From Jacobin
Lucrative Loans for Commercial Real Estate Owners
The commercial real estate sector is uniquely vulnerable to the COVID-19 pandemic. Since the crisis started, many offices have been closed, consumers have avoided malls and stores, and hotels are operating at half-capacity at best. In response, many businesses have stopped paying rent, which makes it harder for the owners of commercial properties to make payments on their commercial loans.
If businesses walk away from offices and close retail outlets, those deferred loan payments can become defaults, leading to diminished property values, a lower commercial property tax base for local governments, and potential trouble in financial markets. Many commercial real estate loans are bundled into securities, much like the securities backed by residential mortgages in 2008. There is between $500 billion and $1 trillion outstanding in commercial mortgage-backed securities, and potential losses will spread out to investors.
Complicating matters, the commercial real estate sector has been accused of engaging in a 2008-like scheme of fraudulently increasing the value of properties in order to qualify for better commercial loans.
Taylor in June authored a letter — signed by 104 other lawmakers from both parties — to Treasury and Federal Reserve officials asking them to provide “targeted economic support to bridge the temporary liquidity deficiencies facing commercial real estate borrowers.”
So far, regulators have been reluctant to create programs tailored to the commercial real estate sector. In a September 16 interview on CNBC, Federal Reserve chairman Jerome Powell said the Fed has not wanted to create programs targeted at specific industries, and noted the Fed has already given to the industry through existing programs.

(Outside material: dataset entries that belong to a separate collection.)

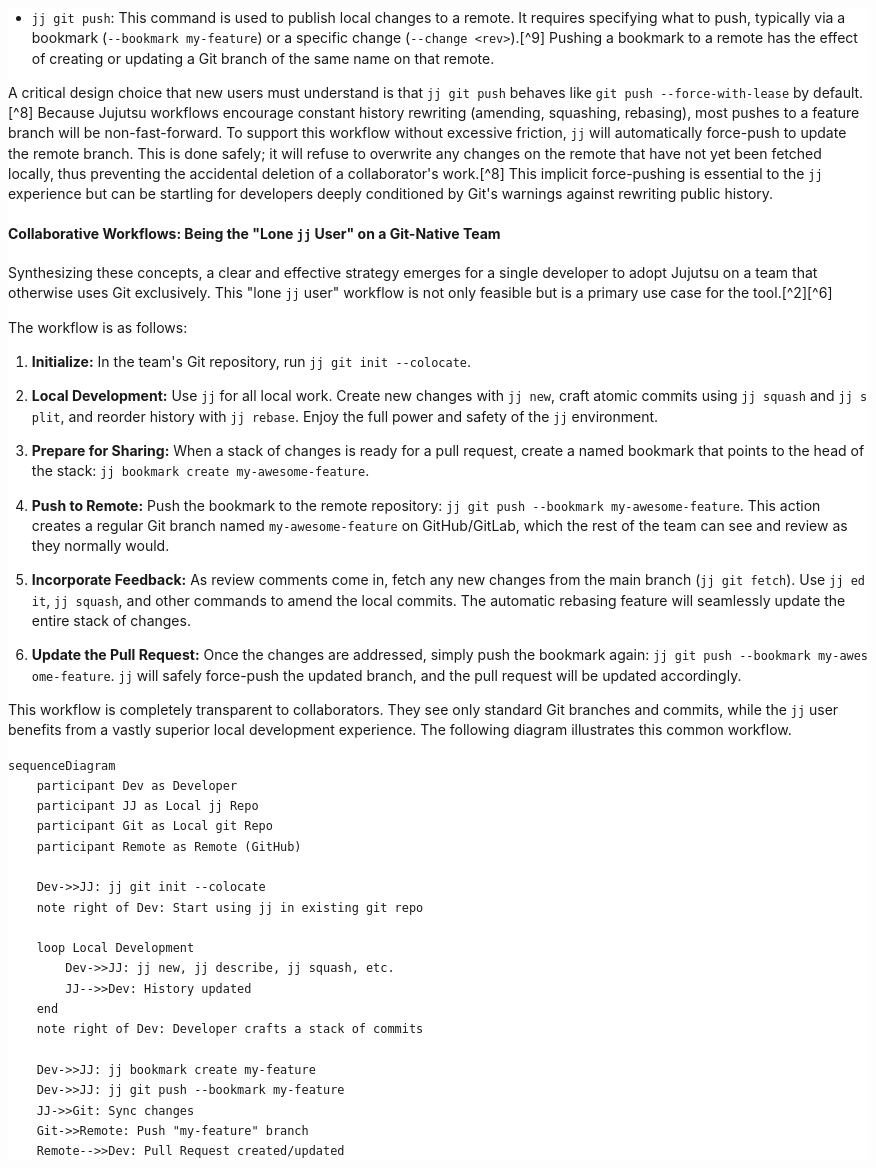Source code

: - `jj git push`: This command is used to publish local changes to a remote. It requires specifying what to push, typically via a bookmark (`--bookmark my-feature`) or a specific change (`--change <rev>`).\[^9\] Pushing a bookmark to a remote has the effect of creating or updating a Git branch of the same name on that remote.

A critical design choice that new users must understand is that `jj git push` behaves like `git push --force-with-lease` by default.\[^8\] Because Jujutsu workflows encourage constant history rewriting (amending, squashing, rebasing), most pushes to a feature branch will be non-fast-forward. To support this workflow without excessive friction, `jj` will automatically force-push to update the remote branch. This is done safely; it will refuse to overwrite any changes on the remote that have not yet been fetched locally, thus preventing the accidental deletion of a collaborator's work.\[^8\] This implicit force-pushing is essential to the `jj` experience but can be startling for developers deeply conditioned by Git's warnings against rewriting public history.

#### Collaborative Workflows: Being the "Lone `jj` User" on a Git-Native Team

Synthesizing these concepts, a clear and effective strategy emerges for a single developer to adopt Jujutsu on a team that otherwise uses Git exclusively. This "lone `jj` user" workflow is not only feasible but is a primary use case for the tool.\[^2\]\[^6\]

The workflow is as follows:

1. **Initialize:** In the team's Git repository, run `jj git init --colocate`.

2. **Local Development:** Use `jj` for all local work. Create new changes with `jj new`, craft atomic commits using `jj squash` and `jj split`, and reorder history with `jj rebase`. Enjoy the full power and safety of the `jj` environment.

3. **Prepare for Sharing:** When a stack of changes is ready for a pull request, create a named bookmark that points to the head of the stack: `jj bookmark create my-awesome-feature`.

4. **Push to Remote:** Push the bookmark to the remote repository: `jj git push --bookmark my-awesome-feature`. This action creates a regular Git branch named `my-awesome-feature` on GitHub/GitLab, which the rest of the team can see and review as they normally would.

5. **Incorporate Feedback:** As review comments come in, fetch any new changes from the main branch (`jj git fetch`). Use `jj edit`, `jj squash`, and other commands to amend the local commits. The automatic rebasing feature will seamlessly update the entire stack of changes.

6. **Update the Pull Request:** Once the changes are addressed, simply push the bookmark again: `jj git push --bookmark my-awesome-feature`. `jj` will safely force-push the updated branch, and the pull request will be updated accordingly.

This workflow is completely transparent to collaborators. They see only standard Git branches and commits, while the `jj` user benefits from a vastly superior local development experience. The following diagram illustrates this common workflow.

```mermaid
sequenceDiagram
    participant Dev as Developer
    participant JJ as Local jj Repo
    participant Git as Local git Repo
    participant Remote as Remote (GitHub)

    Dev->>JJ: jj git init --colocate
    note right of Dev: Start using jj in existing git repo

    loop Local Development
        Dev->>JJ: jj new, jj describe, jj squash, etc.
        JJ-->>Dev: History updated
    end
    note right of Dev: Developer crafts a stack of commits

    Dev->>JJ: jj bookmark create my-feature
    Dev->>JJ: jj git push --bookmark my-feature
    JJ->>Git: Sync changes
    Git->>Remote: Push "my-feature" branch
    Remote-->>Dev: Pull Request created/updated
```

A month after the letter, Taylor introduced the Helping Open Properties Endeavor (HOPE) Act. In addition to directing the Treasury to establish a new bailout facility specifically for commercial real estate, the HOPE Act would require the Treasury to fully guarantee banks’ commercial real estate loans that are at a higher risk of not being paid back.

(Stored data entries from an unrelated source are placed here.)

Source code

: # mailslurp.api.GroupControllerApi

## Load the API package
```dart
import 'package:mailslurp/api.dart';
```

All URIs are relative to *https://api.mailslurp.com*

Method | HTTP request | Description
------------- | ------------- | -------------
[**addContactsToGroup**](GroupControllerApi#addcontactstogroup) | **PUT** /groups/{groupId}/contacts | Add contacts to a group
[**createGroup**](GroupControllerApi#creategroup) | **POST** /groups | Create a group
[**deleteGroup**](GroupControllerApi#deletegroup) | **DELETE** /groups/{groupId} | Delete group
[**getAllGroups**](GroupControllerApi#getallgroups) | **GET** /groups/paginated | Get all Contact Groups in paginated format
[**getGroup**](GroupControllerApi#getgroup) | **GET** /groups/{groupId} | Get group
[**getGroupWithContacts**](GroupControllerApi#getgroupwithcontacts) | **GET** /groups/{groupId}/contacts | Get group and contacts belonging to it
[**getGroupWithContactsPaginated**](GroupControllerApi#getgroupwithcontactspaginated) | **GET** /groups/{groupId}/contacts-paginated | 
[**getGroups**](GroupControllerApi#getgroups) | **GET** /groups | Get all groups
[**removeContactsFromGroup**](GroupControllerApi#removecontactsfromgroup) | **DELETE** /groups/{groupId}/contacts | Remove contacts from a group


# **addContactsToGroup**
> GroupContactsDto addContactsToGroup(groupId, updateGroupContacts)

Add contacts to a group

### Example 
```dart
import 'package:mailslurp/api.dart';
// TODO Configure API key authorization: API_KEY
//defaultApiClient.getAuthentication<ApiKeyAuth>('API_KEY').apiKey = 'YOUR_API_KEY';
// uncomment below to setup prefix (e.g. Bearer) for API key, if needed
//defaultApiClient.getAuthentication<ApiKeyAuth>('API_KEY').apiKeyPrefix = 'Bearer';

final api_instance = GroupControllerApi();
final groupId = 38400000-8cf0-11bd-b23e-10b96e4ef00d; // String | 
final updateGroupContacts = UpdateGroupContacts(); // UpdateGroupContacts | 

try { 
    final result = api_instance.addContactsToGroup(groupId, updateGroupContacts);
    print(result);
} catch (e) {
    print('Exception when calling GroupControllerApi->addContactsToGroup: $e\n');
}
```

The legislation would specifically guarantee bank loans for so-called preferred equity, which is a kind of commercial real estate loan that only gets paid back in bankruptcy court after other more senior creditors are reimbursed. If the legislation passes and the government were to guarantee those loans, banks could be incentivized to make more of them, because the risk would be eliminated. Financial institutions would know they would get paid back in full by the government even if real estate owners can’t pay.
New resources for such loans could be a windfall for the commercial real estate industry, because many existing legal covenants make preferred equity one of the only ways for the industry to obtain additional financing during the pandemic.